Silkenweb Example: Hackernews Clone

Practical Reed-Solomon for Programmers

229 points by heydenberk 4 years ago | 43 comments

h2odragon 4 years ago
Amusing: the linked library page, https://www.ka9q.net/code/fec/ says (from 2007) "The new Intel Macs are not yet supported. Stay tuned."
Ignore an issue for long enough, and it stops being an issue :)
coder543 4 years ago
If anyone wants to read more about Reed Solomon, this is the article that helped me understand Reed Solomon earlier this year: https://innovation.vivint.com/introduction-to-reed-solomon-b...
- ahubert 4 years ago
  (author here) Nice! Added that to the page, very worthwhile. Thanks.
  - vmilner 4 years ago
    This BBC engineering paper is also useful.
    https://downloads.bbc.co.uk/rd/pubs/whp/whp-pdf-files/WHP031...
boredprograming 4 years ago
Just to add to this topic, usually Reed Solomon codes are interleaved with Turbo codes or LDPC.
The reason is this: Reed Solomon corrects entire symbols, but can only correct so many symbols per block. LDPC and Turbo correct single bit errors. If you have a lot of single bit errors, mixed with completely corrupt blocks, it's best to use both.
Interleaving usually mixes the bits around too, to spread long chains of errors out between symbols.
This setup is used in digital radio, 3G, CD and DVD, DSL, etc
conductor 4 years ago
Thanks for the article and code.
Also check out https://github.com/Parchive/par2cmdline
I wish something like this was integrated into a modern and free archive format. RAR has it. RAR also got volume recovery: when creating split multi-volume archives you can also create recovery volumes - each recovery volume can replace any other one missing volume.
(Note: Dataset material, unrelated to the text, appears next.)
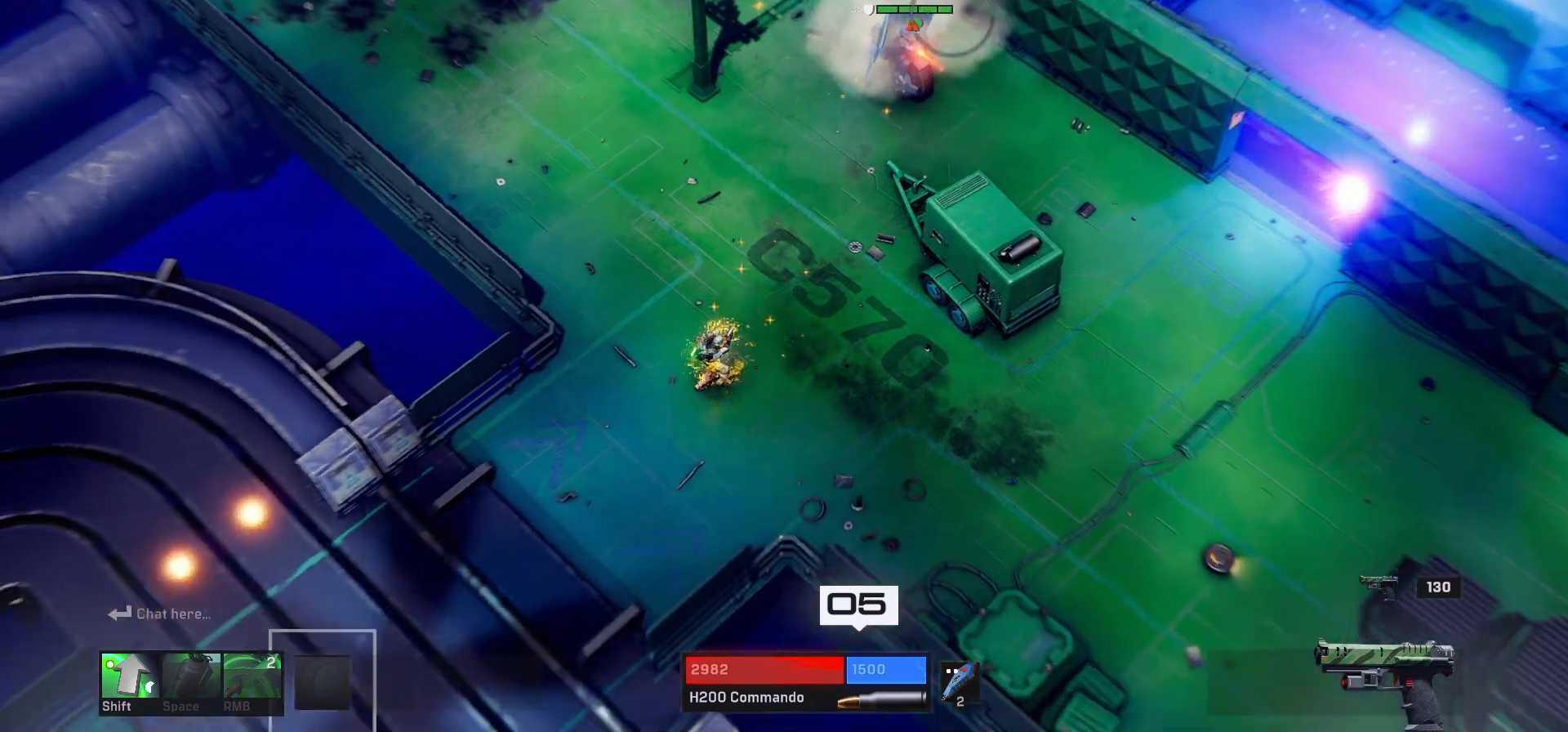
{"keys": ["d"], "mouse": [], "events": [[233, "s", "up"], [467, "d", "down"], [483, "a", "up"]]}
It was a life-saver in floppy-disk times.
- dale_glass 4 years ago
  We're not using floppies anymore, and media is extremely reliable.
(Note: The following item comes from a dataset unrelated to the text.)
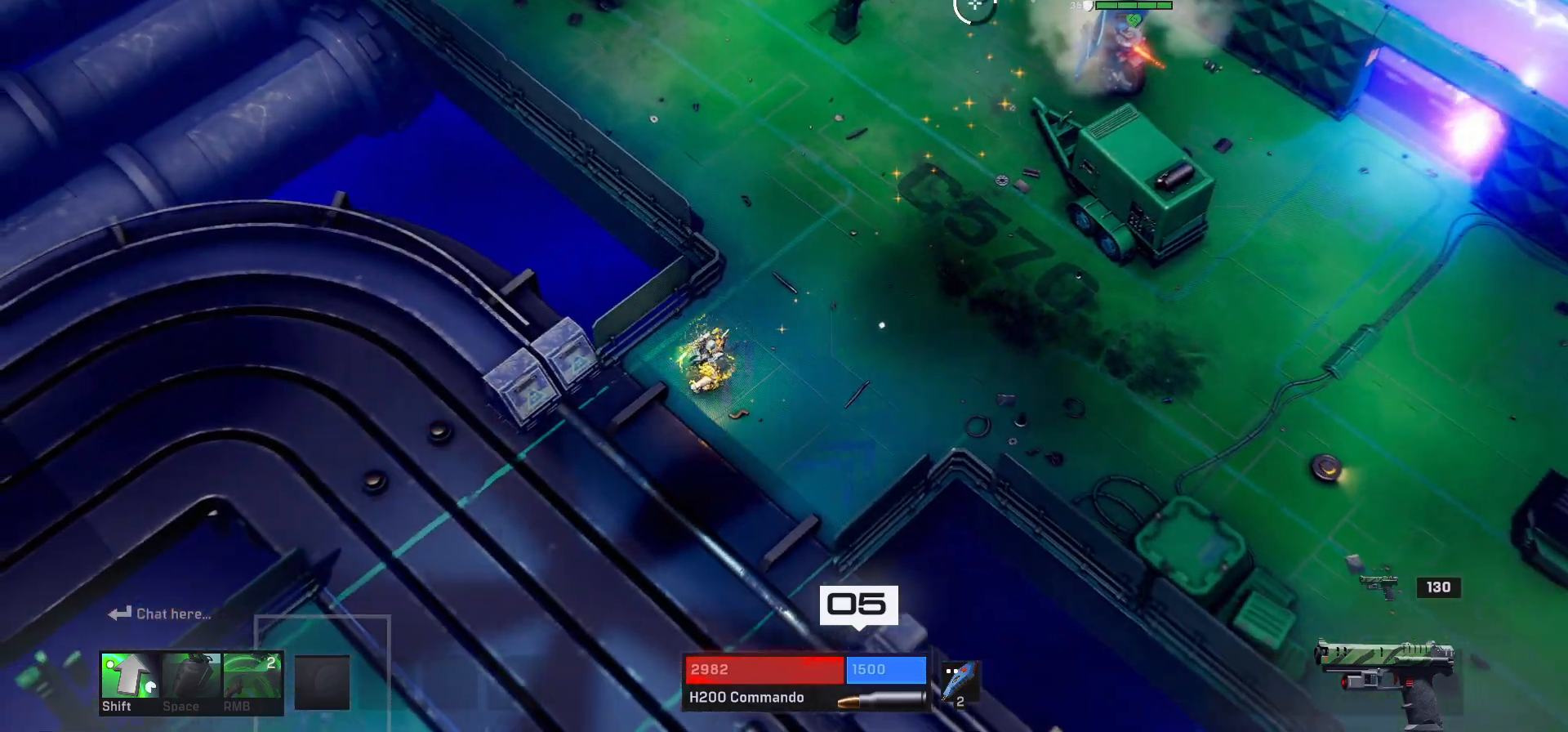
{"keys": ["d"], "mouse": [], "events": []}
  On the internet you can just retransmit if something went wrong, and if you're worried about the media specifically then there are media specific measures, like RAID and filesystem level checksums.
  - macintux 4 years ago
    Cosmic rays are a thing, and wasn’t there just a study linked here a few days ago about how unreliable hardware is at scale?
    - dale_glass 4 years ago
      Oh, I'm all for ECC and checksumming and whatnot.
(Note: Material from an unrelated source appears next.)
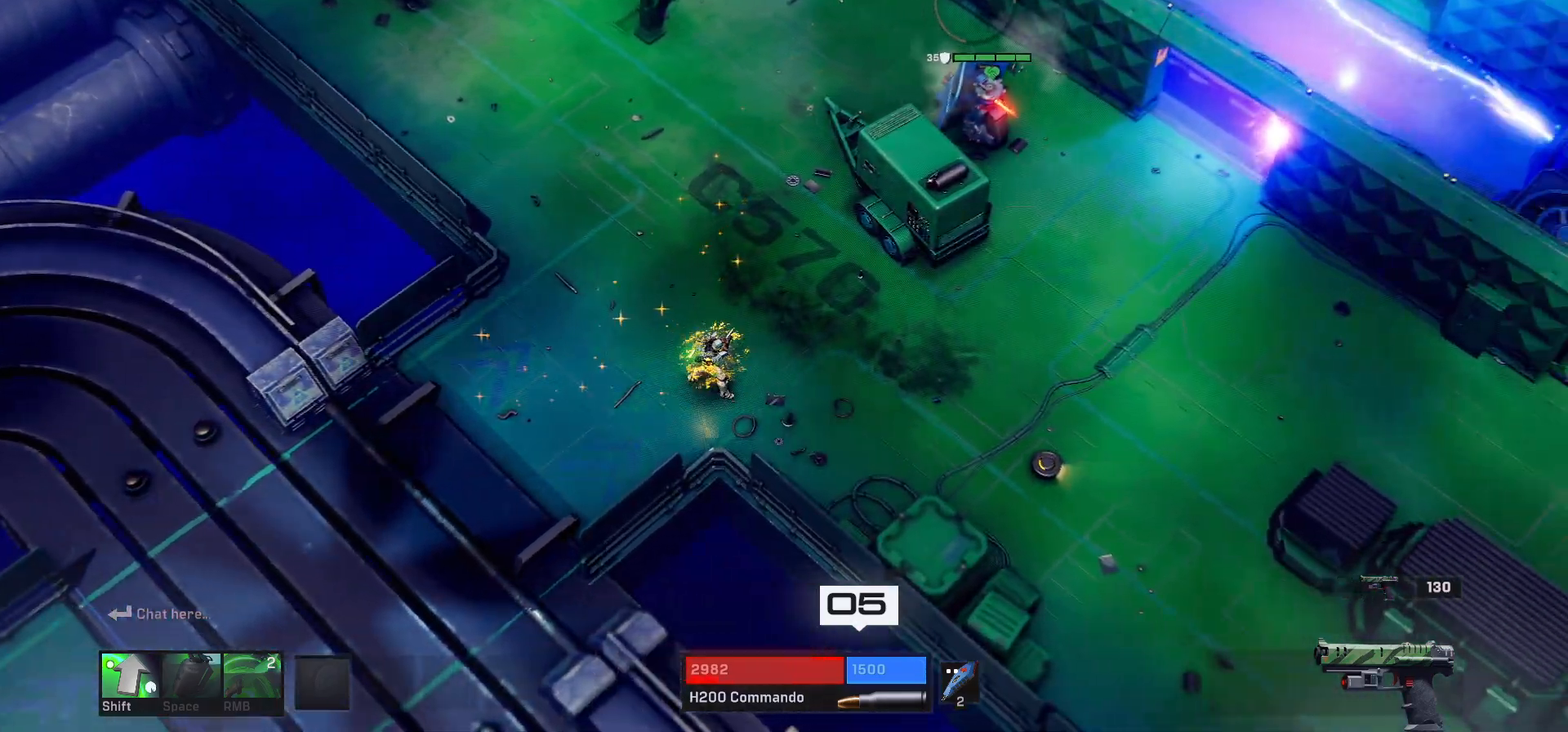
{"keys": ["d", "w"], "mouse": [], "events": [[133, "w", "down"]]}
      All I'm saying is that adding recovery info to archives is probably not ideal -- we can do it in a task or media specific way that works best for whatever context the data is in.
      Redundancy in .RAR made perfect sense back when you were transporting data on floppies, and if the floppy was bad, it was a huge pain. These days we transport over the network and don't need to carry any redundant data at all. All we need is a checksum and to retransmit whatever didn't arrive correctly.
ithkuil 4 years ago
There are other erasure codes that go beyond RS. For example LRC (Local Reconstruct Codes) is very interesting; it improves on reed Solomon by requiring less bandwidth/IO for repair reads.
https://www.usenix.org/conference/atc12/technical-sessions/p...
- 4 years ago
xrd 4 years ago
I loved this article and going down the rabbit hole with the associated links was excited to see a discussion from Russ Cox (golang) about how QR codes rely on RS (and another great article)
https://research.swtch.com/qart
crazygringo 4 years ago
Are there any uses cases for Reed-Solomon at the application level?
My impression was always that error checking was implemented at the hardware level, or else at the OS/driver level.
But just curious if there are some applications I'm missing.
- gopalv 4 years ago
  > uses cases for Reed-Solomon at the application level
  Hadoop has an RS implementation inside the filesystem (called "erasure coding"), instead of storing 3 copies of the same data, it can actually instead store ~1.5 copies as (6+3) or (10+4).
  Previously, I've run into this tech in satellite internet gateways, but distributed filesystems is where I've gone through the math & probabilities of failure properly.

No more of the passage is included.